::: TEKS BACAAN :::

Makassar, (ANTARA News) - Dari sekitar 2,1 juta hektar kawasan hutan di Sulawesi Selatan, seluas 510.000 hektar merupakan lahan kritis dan kosong akibat kebakaran, perambahan untuk perkebunan dan penebangan kayu secara ilegal (illegal logging).
"Bahkan di beberapa Daerah Aliran Sungai (DAS), kondisi hutannya tidak berfungsi optimal lagi sebagai kawasan penyangga dan resapan air (buffer area)," kata Kepala Dinas Kehutanan Sulsel, Idris Syukur, Msi di Makassar, Rabu (8/3).
Upaya yang dilakukan untuk mencegah meluasnya kerusakan hutan antara lain pengendalian kebakaran hutan, pengamanan ketat dalam eksploatasi hutan serta kegiatan konservasi melalui Gerakan Nasional Rehabilitasi Hutan Lindung (GN-RHL).
"Diprediksi sampai 10 atau 20 tahun ke depan, GN-RHL masih akan menjadi program prioritas dalam menanggulangi lahan kritis maupun peremajaan kawasan hutan," ujarnya.

::: BAGIAN DATA :::

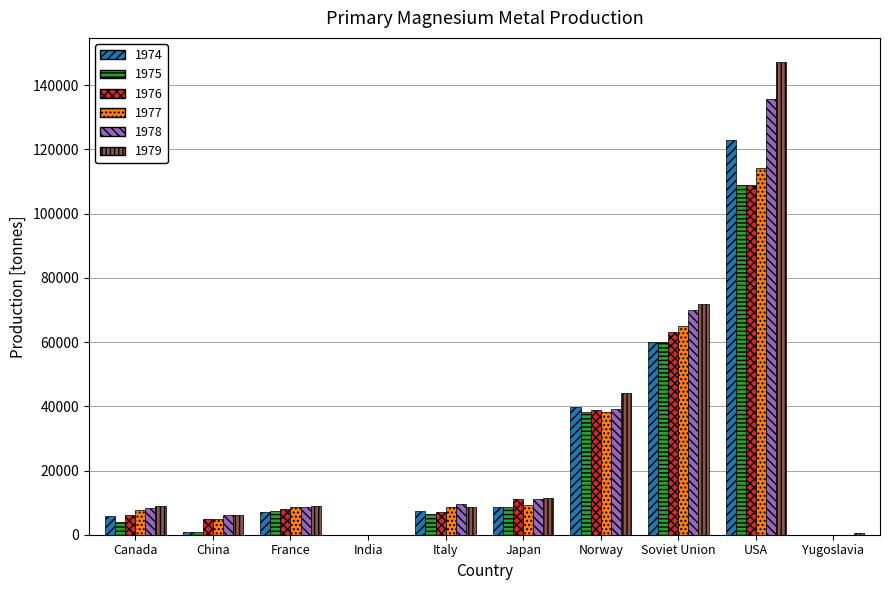

What is the maximum value shown in the chart?

147385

:::

### LANGKAH PENGERJAAN:
1. Ubah paragraf teks bacaan yang diawali "Upaya yang dilakukan" menjadi daftar singkat tanpa menghilangkan fakta pokoknya.
2. Jawab pertanyaan tentang teks bacaan ini dengan singkat.
(a) Berapa hektar kawasan hutan di Sulawesi Selatan yang merupakan lahan kritis dan kosong?
(b) Siapa nama Kepala Dinas Kehutanan Sulsel?
(c) Sampai berapa tahun ke depan GN-RHL diprediksi masih menjadi program prioritas?
Kerjakan hanya dengan berpegang pada teks bacaan.

### JAWABAN BERNOMOR:
1.
Upaya mencegah meluasnya kerusakan hutan:
- pengendalian kebakaran hutan
- pengamanan ketat saat hutan dieksploitasi
- kegiatan konservasi melalui Gerakan Nasional Rehabilitasi Hutan Lindung (GN-RHL)

2.
(a) 510.000 hektar
(b) Idris Syukur, Msi
(c) 10 atau 20 tahun ke depan